## TASK INSTRUCTIONS
What is needed is a faithful copy of all the entries, with no pictures in it.

Edit difference data
= = =

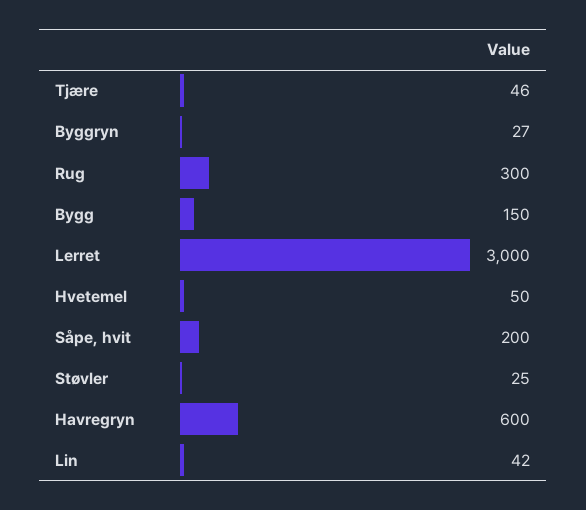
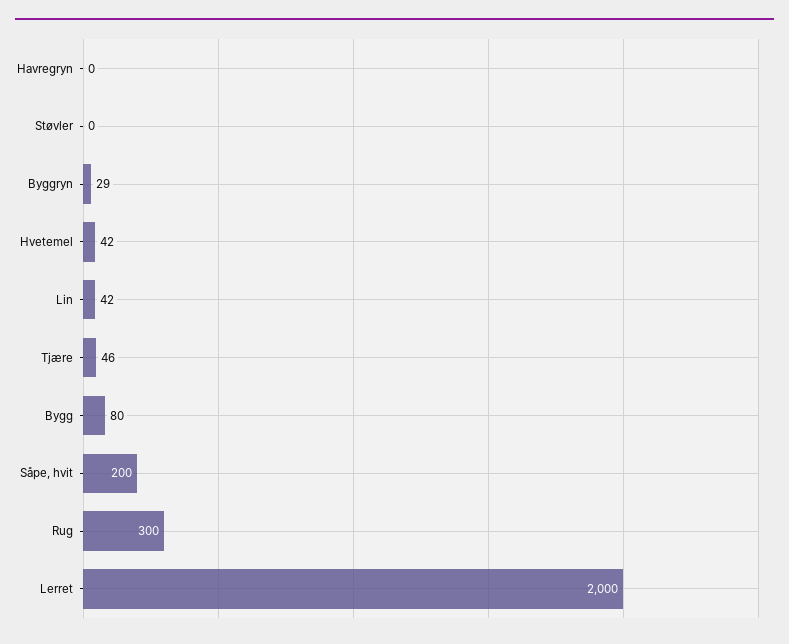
Byggryn: 27 -> 29
Bygg: 150 -> 80
Lerret: 3000 -> 2000
Hvetemel: 50 -> 42
Støvler: 25 -> 0
Havregryn: 600 -> 0

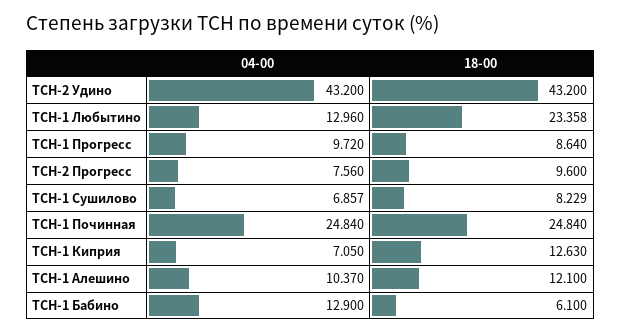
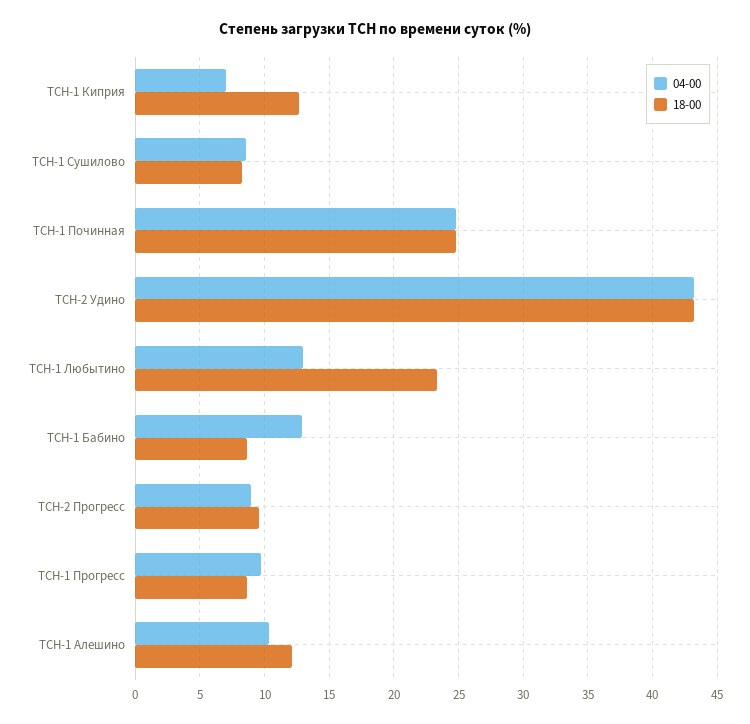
04-00, ТСН-2 Прогресс: 7.56 -> 9
04-00, ТСН-1 Сушилово: 6.857 -> 8.5
18-00, ТСН-1 Бабино: 6.1 -> 8.5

= = =

## TASK RESPONSE
Byggryn: 27 -> 29
Bygg: 150 -> 80
Lerret: 3000 -> 2000
Hvetemel: 50 -> 42
Støvler: 25 -> 0
Havregryn: 600 -> 0

04-00, ТСН-2 Прогресс: 7.56 -> 9
04-00, ТСН-1 Сушилово: 6.857 -> 8.5
18-00, ТСН-1 Бабино: 6.1 -> 8.5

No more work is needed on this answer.